Прижав руки к груди, Лёля со страхом смотрела на управдома.
– Ну хорошо, – громко сказал он. – Документы в порядке, квартплату исправно вносили, проведем на общих основаниях. Вот эту форму заполните и завтра мне обратно.
Она поняла, что надо уходить, но продолжала сидеть, не в силах уйти. Может быть, он еще что-нибудь знает?
Управдом поверх очков смотрел на нее не мигая. Если и знает, ничего больше не скажет, он и так сказал много. Лёля встала со стула и низко поклонилась управдому.

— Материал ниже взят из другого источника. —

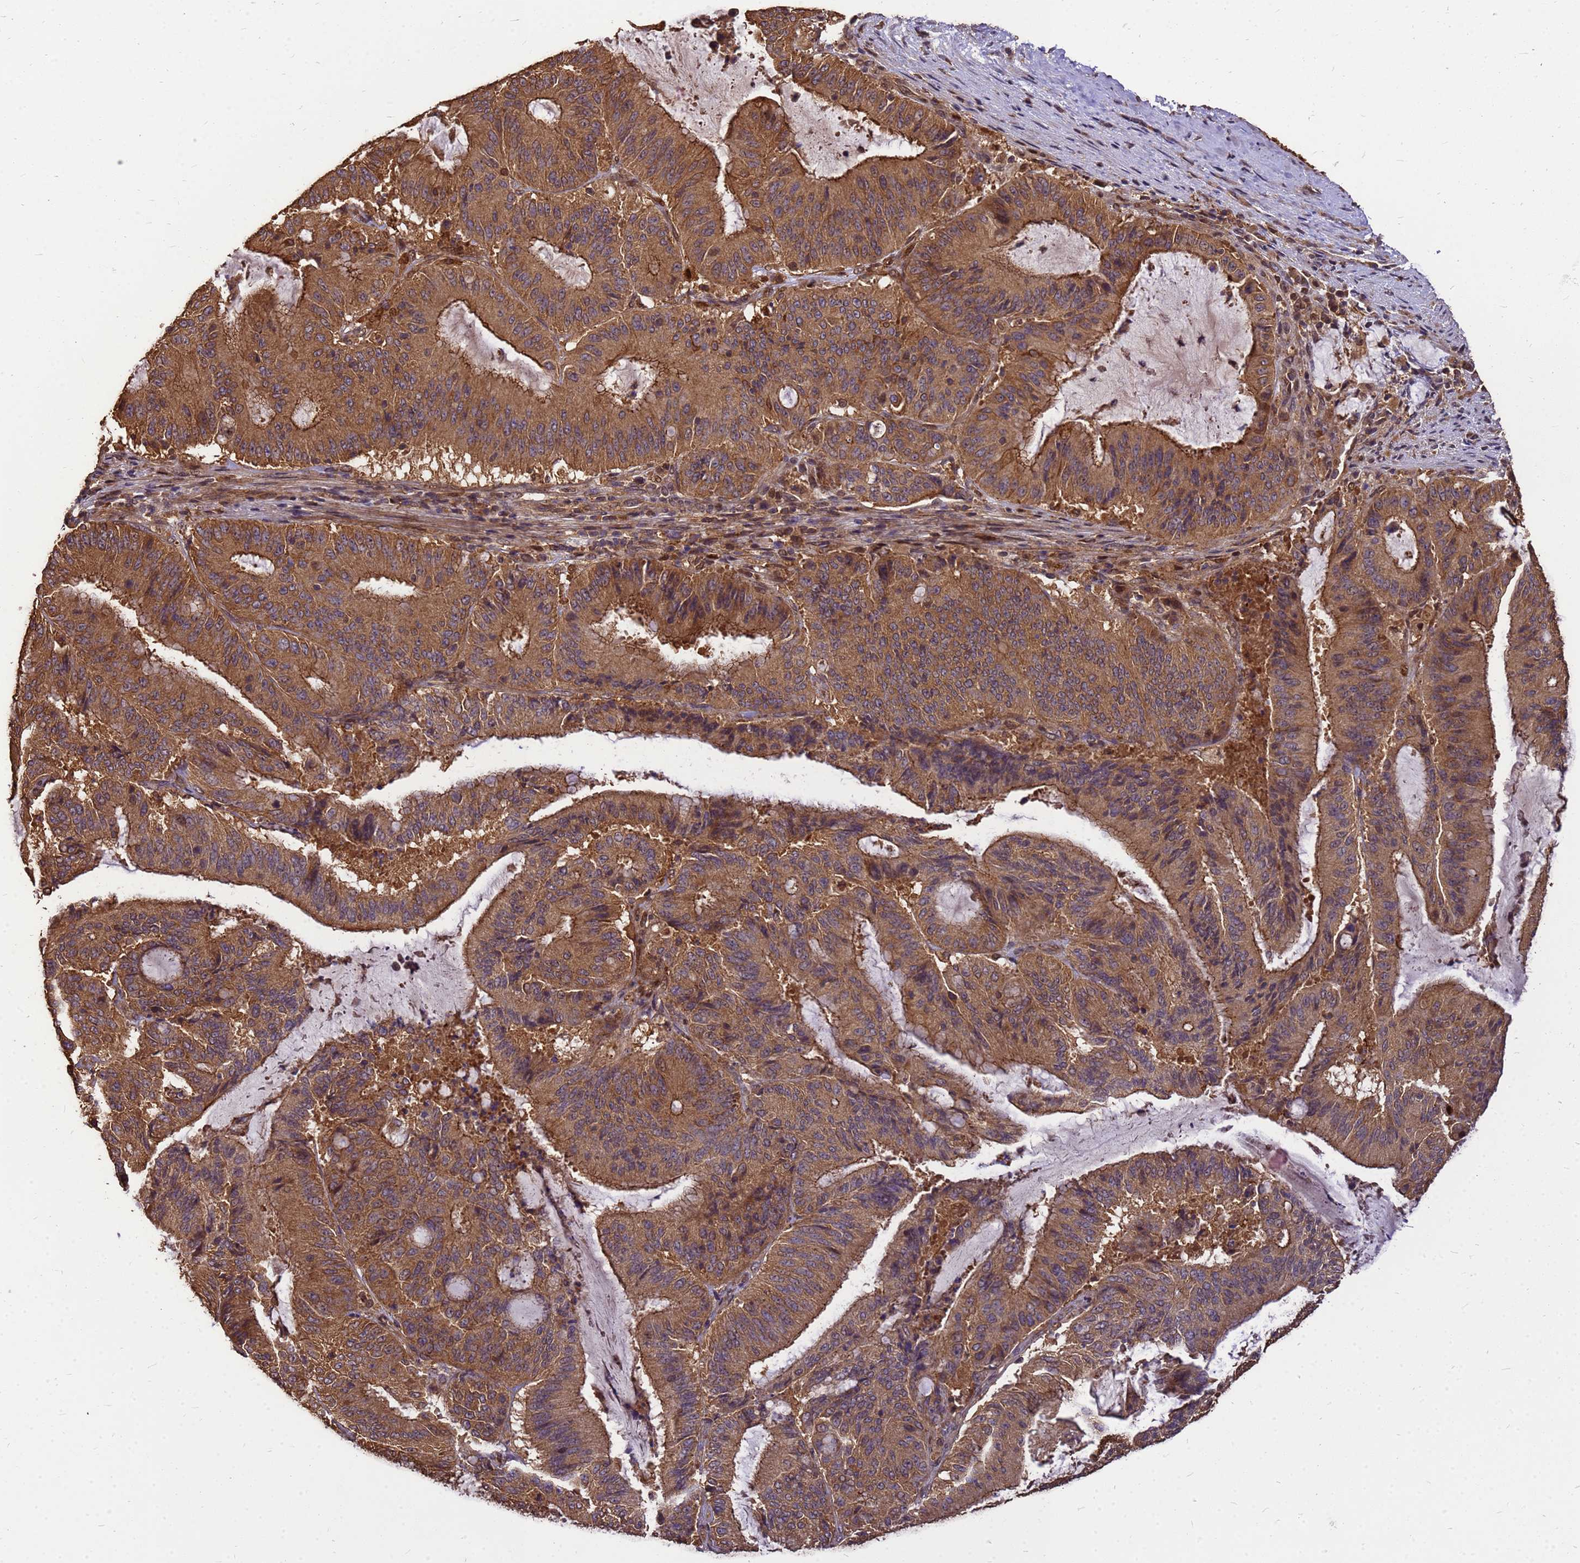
{"staining": {"intensity": "moderate", "quantity": ">75%", "location": "cytoplasmic/membranous"}, "tissue": "liver cancer", "cell_type": "Tumor cells", "image_type": "cancer", "snomed": [{"axis": "morphology", "description": "Normal tissue, NOS"}, {"axis": "morphology", "description": "Cholangiocarcinoma"}, {"axis": "topography", "description": "Liver"}, {"axis": "topography", "description": "Peripheral nerve tissue"}], "caption": "Protein staining exhibits moderate cytoplasmic/membranous staining in approximately >75% of tumor cells in liver cancer (cholangiocarcinoma).", "gene": "ZNF618", "patient": {"sex": "female", "age": 73}}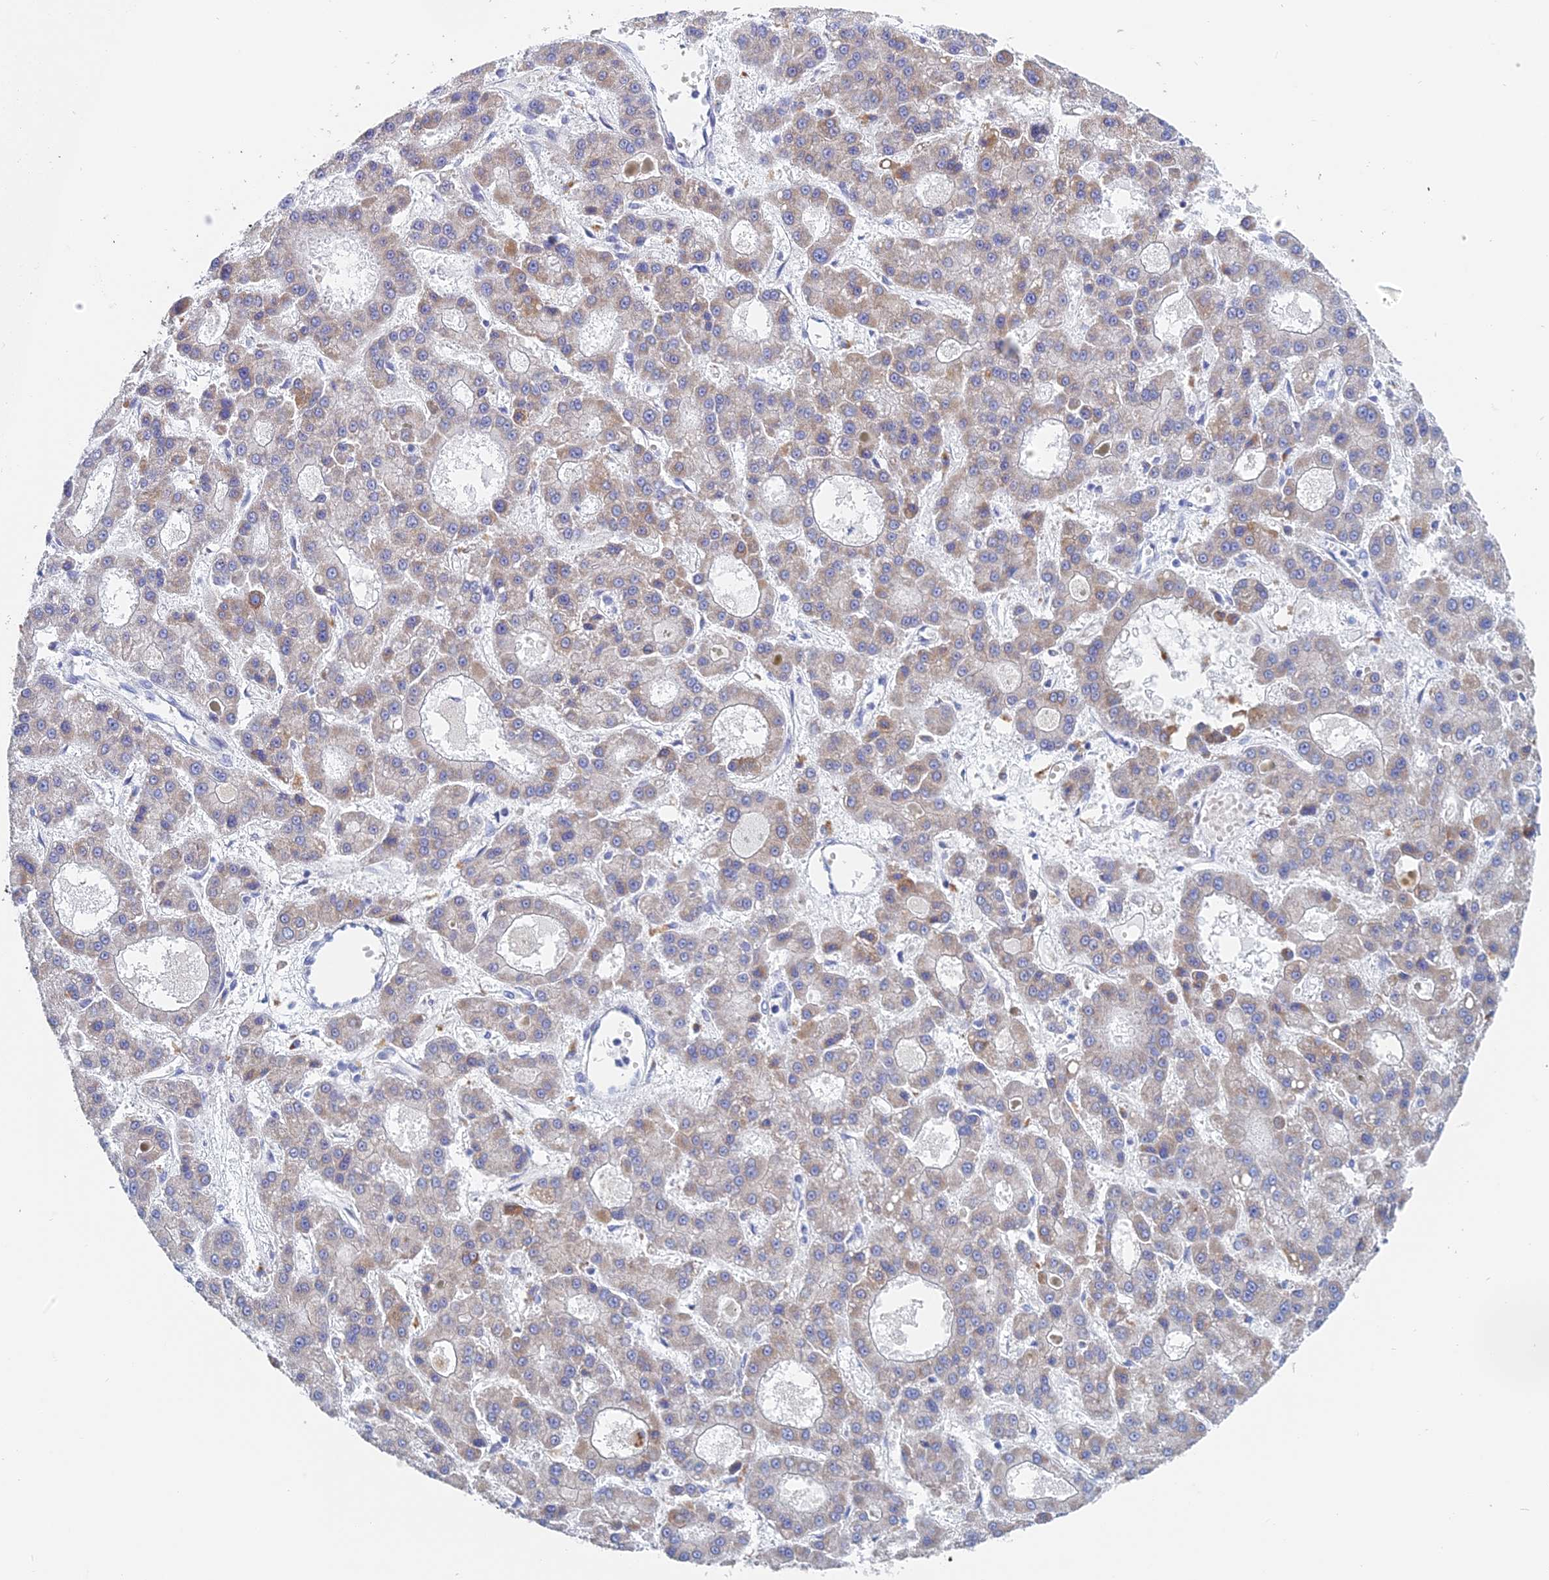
{"staining": {"intensity": "moderate", "quantity": "<25%", "location": "cytoplasmic/membranous"}, "tissue": "liver cancer", "cell_type": "Tumor cells", "image_type": "cancer", "snomed": [{"axis": "morphology", "description": "Carcinoma, Hepatocellular, NOS"}, {"axis": "topography", "description": "Liver"}], "caption": "Hepatocellular carcinoma (liver) was stained to show a protein in brown. There is low levels of moderate cytoplasmic/membranous expression in about <25% of tumor cells.", "gene": "CRACR2B", "patient": {"sex": "male", "age": 70}}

В соборе на Елоховской площади звонили колокола… «Русскому воинству», – сказал, повернувшись к Лёле, старик в валенках с самодельными калошами. «Лето, а он в валенках», – подумала Лёля. Она обошла собор и повернула налево по Красносельской. Колокольный звон плыл следом до самого дома.
– Петр и Павел час убавил, – сказала дворничиха, развешивая на веревке мокрые половики.
– Что? – не поняла Лёля.
– На час времени день убавился, вот что! Двенадцатое число сегодня, Петра и Павла праздник.
Двенадцатое июля! Она совсем забыла, Генриху сегодня сорок восемь лет. Его годы прибавляются, ее жизнь убавляется. Как непонятно все!
Прошлой зимой, после того как уехал Фери, она получила письмо от Эрики. Очевидно, Фери рассказал ей, что Лёля и девочки в Москве.
Эрика писала по-немецки. «
Как последние слова над могильной плитой.
Между тем девочки выросли. Ирма совсем взрослая – девятнадцать лет. В институт ее не приняли, даже документов не взяли, только посмотрели и сказали: «У нас набор окончен». Этого следовало ожидать, не послушалась матери, написала в анкете, что отец арестован.
– Напиши – умер, – говорила Елена Николаевна.
– Нет, – отвечала дочь. – Я напишу правду.
– Но ведь умер – это тоже правда…
– А потом всю жизнь трястись, как ты?